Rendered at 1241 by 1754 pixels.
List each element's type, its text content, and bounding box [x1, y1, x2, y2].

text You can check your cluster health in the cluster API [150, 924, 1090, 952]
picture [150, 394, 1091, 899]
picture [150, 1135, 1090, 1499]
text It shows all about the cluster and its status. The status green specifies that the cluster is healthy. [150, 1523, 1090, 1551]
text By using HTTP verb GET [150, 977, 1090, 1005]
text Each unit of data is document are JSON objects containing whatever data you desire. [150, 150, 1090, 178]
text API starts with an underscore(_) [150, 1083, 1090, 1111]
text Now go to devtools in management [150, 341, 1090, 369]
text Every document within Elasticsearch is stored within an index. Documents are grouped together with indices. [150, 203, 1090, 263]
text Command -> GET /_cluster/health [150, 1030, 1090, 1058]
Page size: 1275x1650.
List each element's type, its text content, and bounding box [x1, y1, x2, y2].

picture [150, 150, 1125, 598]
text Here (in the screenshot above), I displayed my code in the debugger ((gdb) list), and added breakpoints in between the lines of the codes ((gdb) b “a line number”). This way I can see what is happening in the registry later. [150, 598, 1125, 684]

WHAT THE EXERCISE ASKS – Your task is to extract all of the records exactly.

ANSWER BOX –
Rendered at 1241 by 1754 pixels.
List each element's type, its text content, and bounding box [x1, y1, x2, y2].

text You can check your cluster health in the cluster API [150, 924, 1090, 952]
picture [150, 394, 1091, 899]
picture [150, 1135, 1090, 1499]
text It shows all about the cluster and its status. The status green specifies that the cluster is healthy. [150, 1523, 1090, 1551]
text By using HTTP verb GET [150, 977, 1090, 1005]
text Each unit of data is document are JSON objects containing whatever data you desire. [150, 150, 1090, 178]
text API starts with an underscore(_) [150, 1083, 1090, 1111]
text Now go to devtools in management [150, 341, 1090, 369]
text Every document within Elasticsearch is stored within an index. Documents are grouped together with indices. [150, 203, 1090, 263]
text Command -> GET /_cluster/health [150, 1030, 1090, 1058]
Page size: 1275x1650.
List each element's type, its text content, and bounding box [x1, y1, x2, y2].

picture [150, 150, 1125, 598]
text Here (in the screenshot above), I displayed my code in the debugger ((gdb) list), and added breakpoints in between the lines of the codes ((gdb) b “a line number”). This way I can see what is happening in the registry later. [150, 598, 1125, 684]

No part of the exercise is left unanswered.